- _KUTIPAN AYAT_:
Dan kalau Kami menghendaki sesungguhnya kami tinggikan dengan ayat-ayat itu tetapi dia cenderung kepada dunia dan menurutkan hawa nafsunya yang rendah maka perumpamaannya seperti anjing jika kamu menghalaunya diulurkannya lidahnya dan jika kamu membiarkannya dia mengulurkan lidahnya. Demikian itulah perumpamaan orang-orang yang mendustakan ayat-ayat Kami. Maka ceritakanlah kisah-kisah itu agar mereka berpikir. Amat buruklah perumpamaan orang-orang yang mendustakan ayat-ayat Kami dan kepada diri mereka sendirilah mereka berbuat zhalim.
” (QS. Al-A'raaf : 175-176)

Di ayat lain Allah Ta’ala berfirman,

كَأَنَّهُمْ حُمُرٌ مُسْتَنْفِرَةٌ
فَرَّتْ مِنْ قَسْوَرَةٍ

Seakan-akan mereka itu keledai liar yang lari terkejut lari dari singa.” (QS. Al-Muddaththir : 50-51)

- _KERJAKAN BERIKUT INI_:
a. Ringkaslah kutipan ayat di atas dalam dua kalimat.
b. Salin tanpa perubahan bagian kutipan ayat di atas yang dimulai dengan kata-kata "Dan kalau Kami" dan berakhir dengan "Al-Muddaththir : 50-51)".
c. Terjemahkan kalimat dari kutipan ayat di atas ini ke dalam bahasa Inggris: "Maka ceritakanlah kisah-kisah itu agar mereka berpikir."
Jawablah hanya dengan berpegang pada kutipan ayat di atas.

Bagian dari berkas data:
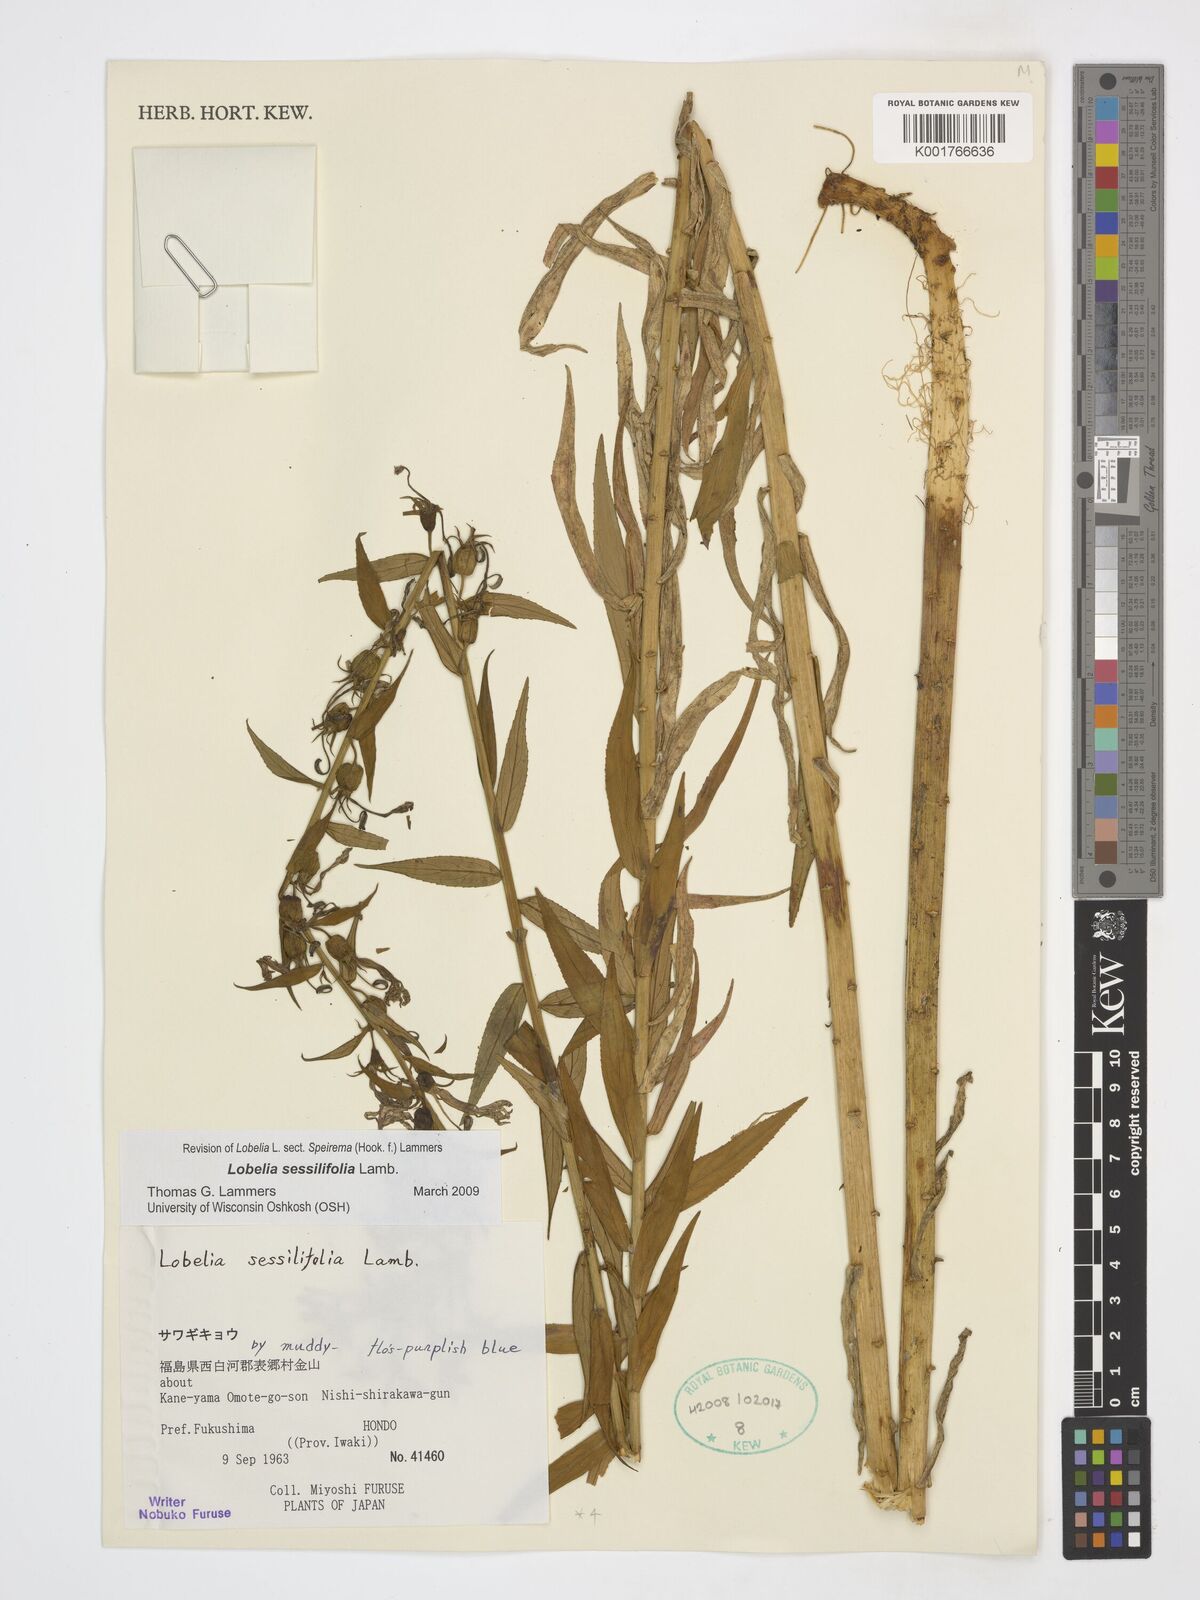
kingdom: Plantae
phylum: Tracheophyta
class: Magnoliopsida
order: Asterales
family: Campanulaceae
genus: Lobelia
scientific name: Lobelia sessilifolia
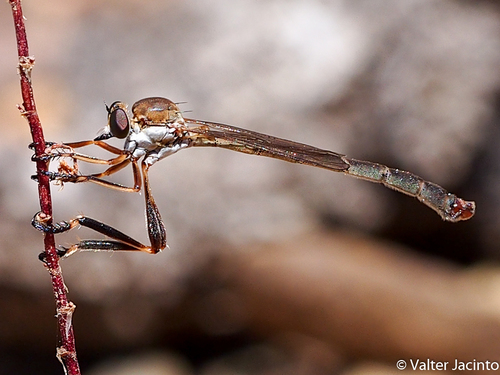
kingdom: Animalia
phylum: Arthropoda
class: Insecta
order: Diptera
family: Asilidae
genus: Leptogaster
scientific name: Leptogaster algarvensis
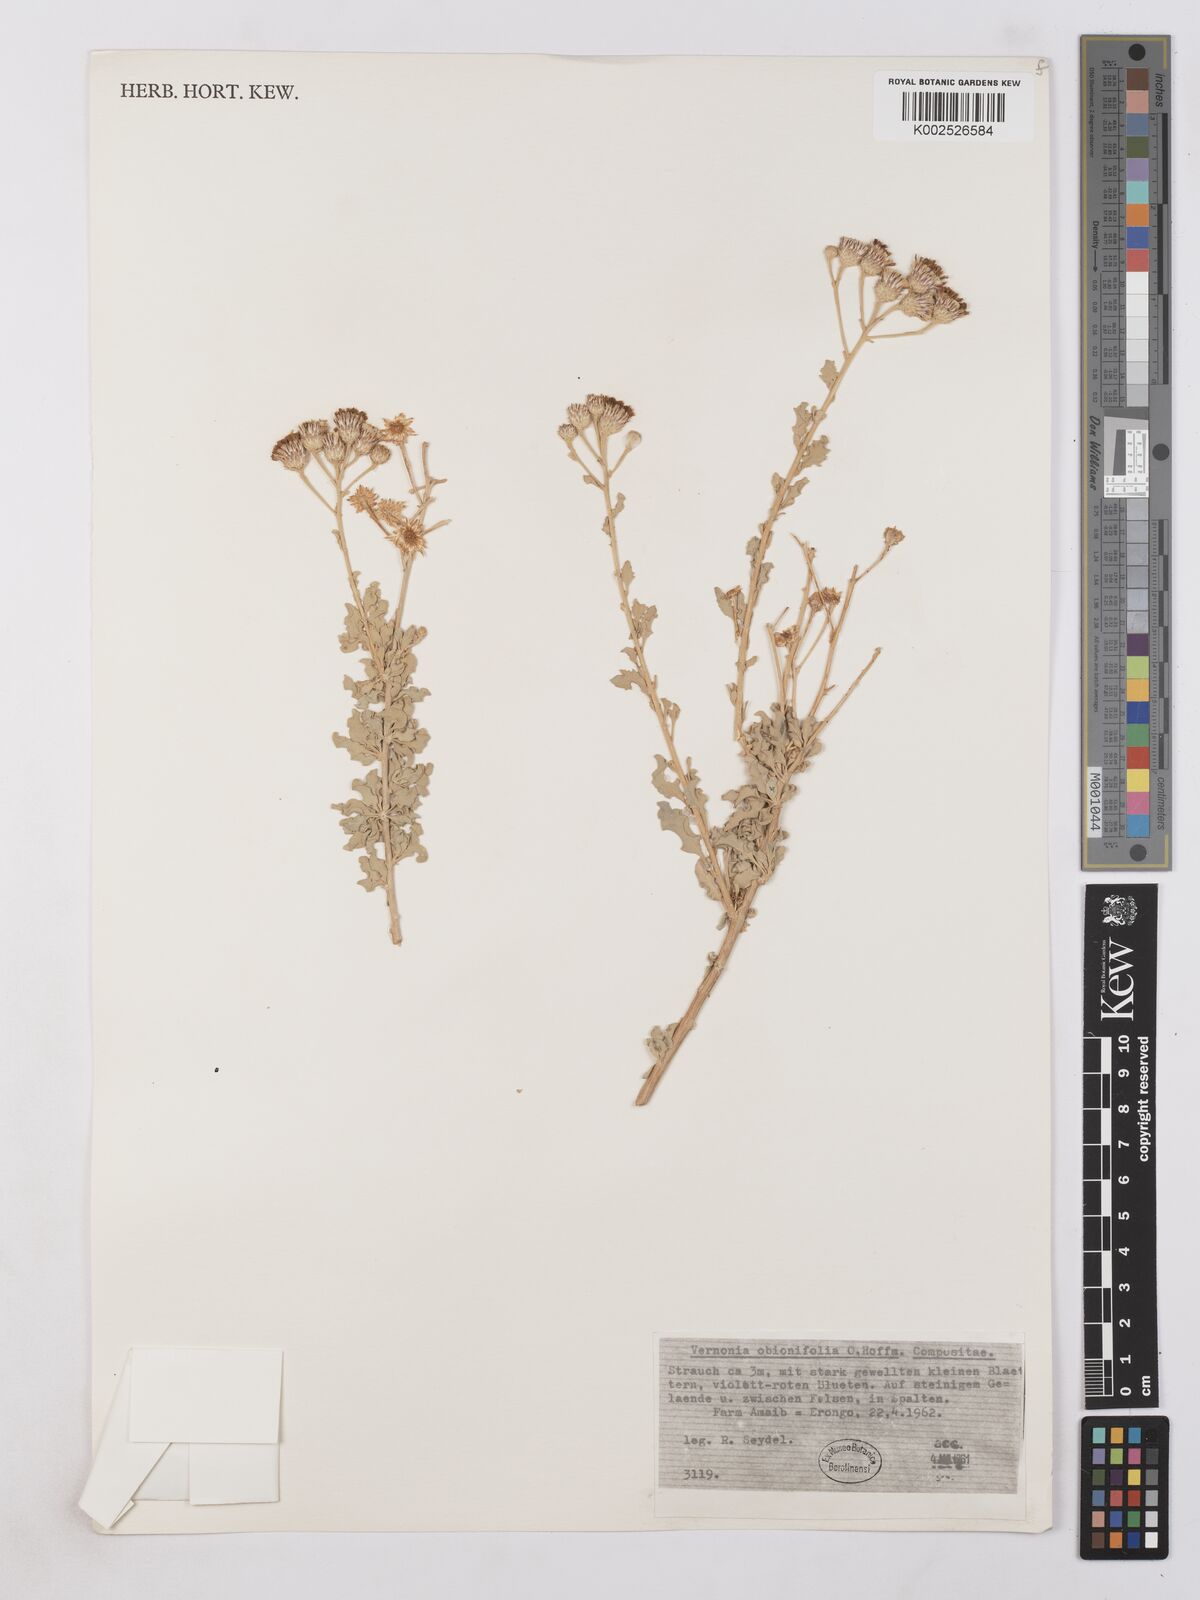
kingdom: Plantae
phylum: Tracheophyta
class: Magnoliopsida
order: Asterales
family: Asteraceae
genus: Namibithamnus
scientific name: Namibithamnus obionifolius
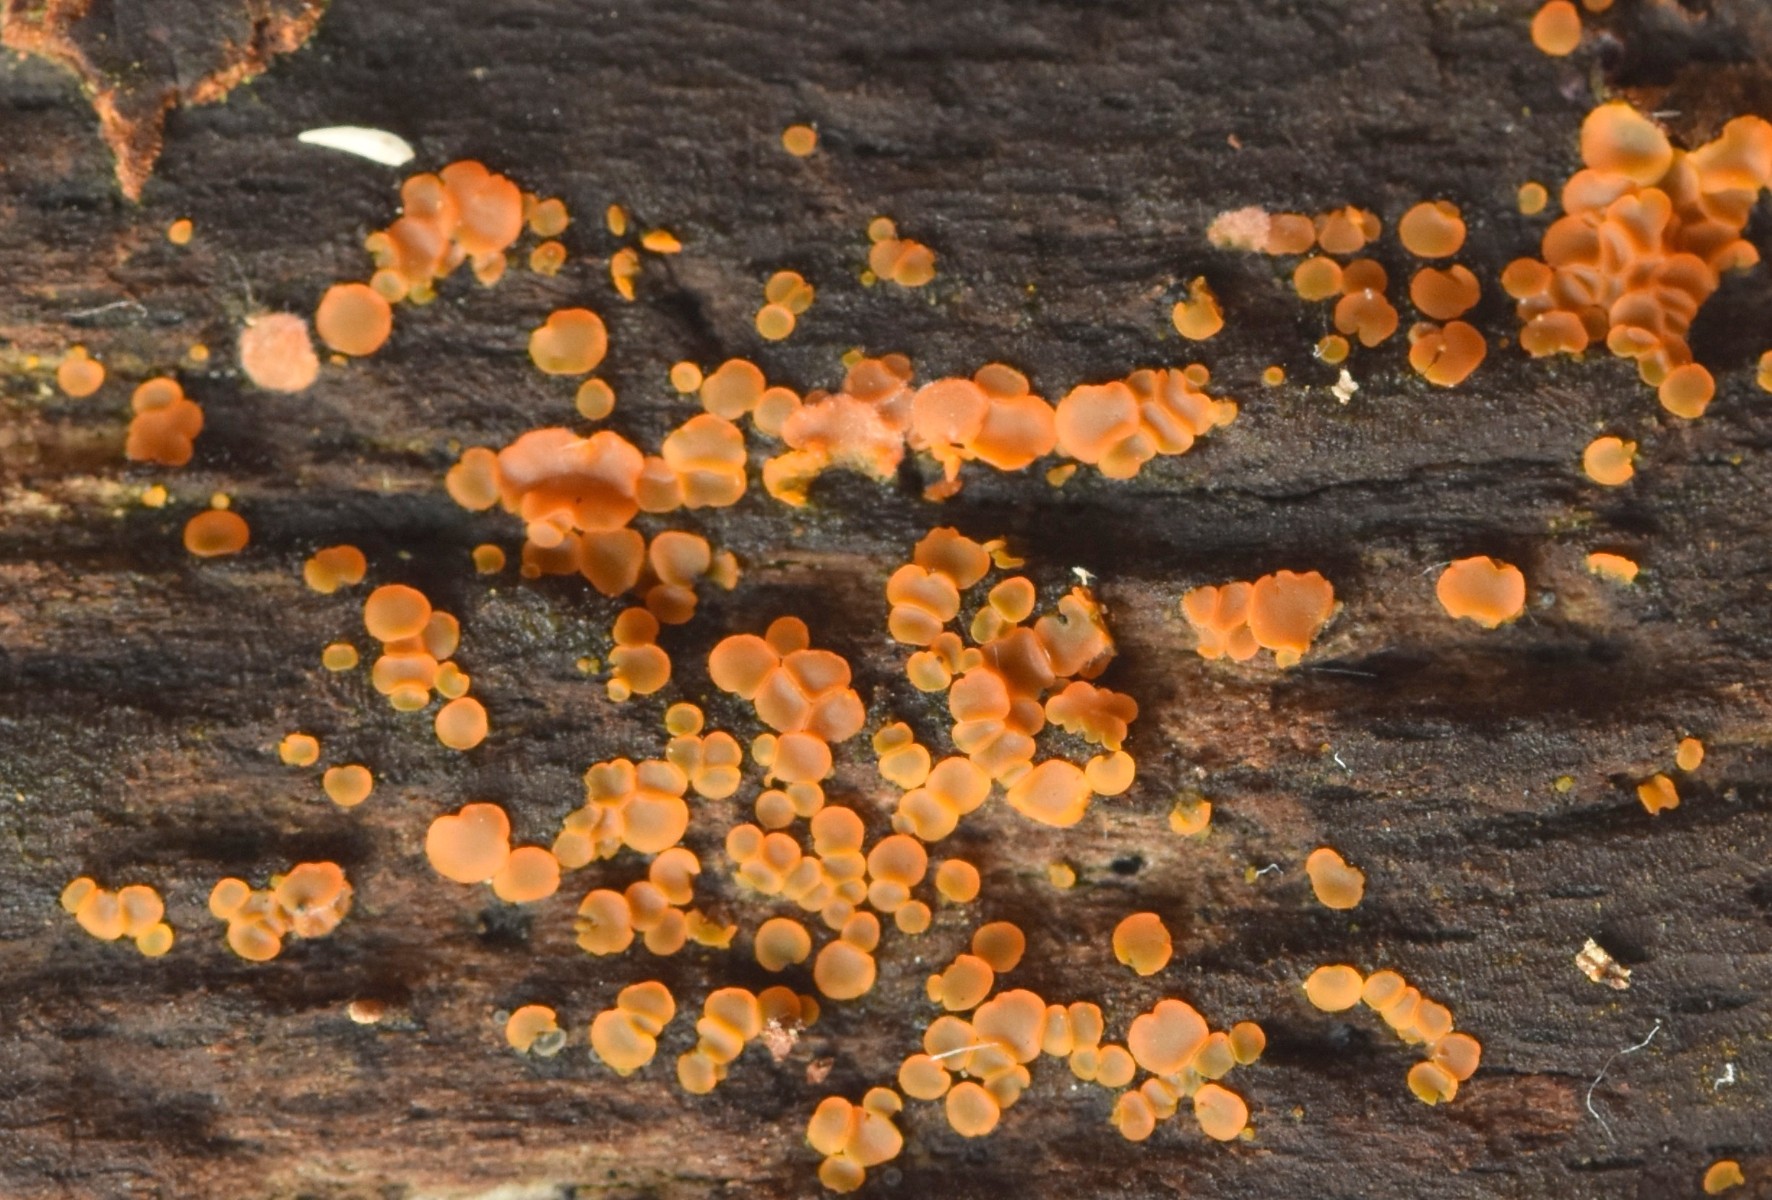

- _DAFTAR JAWABAN_:
a. Orang yang cenderung kepada dunia dan menurutkan hawa nafsunya diumpamakan seperti anjing yang tetap menjulurkan lidahnya, baik dihalau maupun dibiarkan, dan itulah perumpamaan orang-orang yang mendustakan ayat-ayat Kami. Di ayat lain disebutkan bahwa mereka seakan-akan keledai liar yang lari terkejut dari singa.

b.
Dan kalau Kami menghendaki sesungguhnya kami tinggikan dengan ayat-ayat itu tetapi dia cenderung kepada dunia dan menurutkan hawa nafsunya yang rendah maka perumpamaannya seperti anjing jika kamu menghalaunya diulurkannya lidahnya dan jika kamu membiarkannya dia mengulurkan lidahnya. Demikian itulah perumpamaan orang-orang yang mendustakan ayat-ayat Kami. Maka ceritakanlah kisah-kisah itu agar mereka berpikir. Amat buruklah perumpamaan orang-orang yang mendustakan ayat-ayat Kami dan kepada diri mereka sendirilah mereka berbuat zhalim.
” (QS. Al-A'raaf : 175-176)

Di ayat lain Allah Ta’ala berfirman,

كَأَنَّهُمْ حُمُرٌ مُسْتَنْفِرَةٌ
فَرَّتْ مِنْ قَسْوَرَةٍ

Seakan-akan mereka itu keledai liar yang lari terkejut lari dari singa.” (QS. Al-Muddaththir : 50-51)

c. So tell those stories so that they may reflect.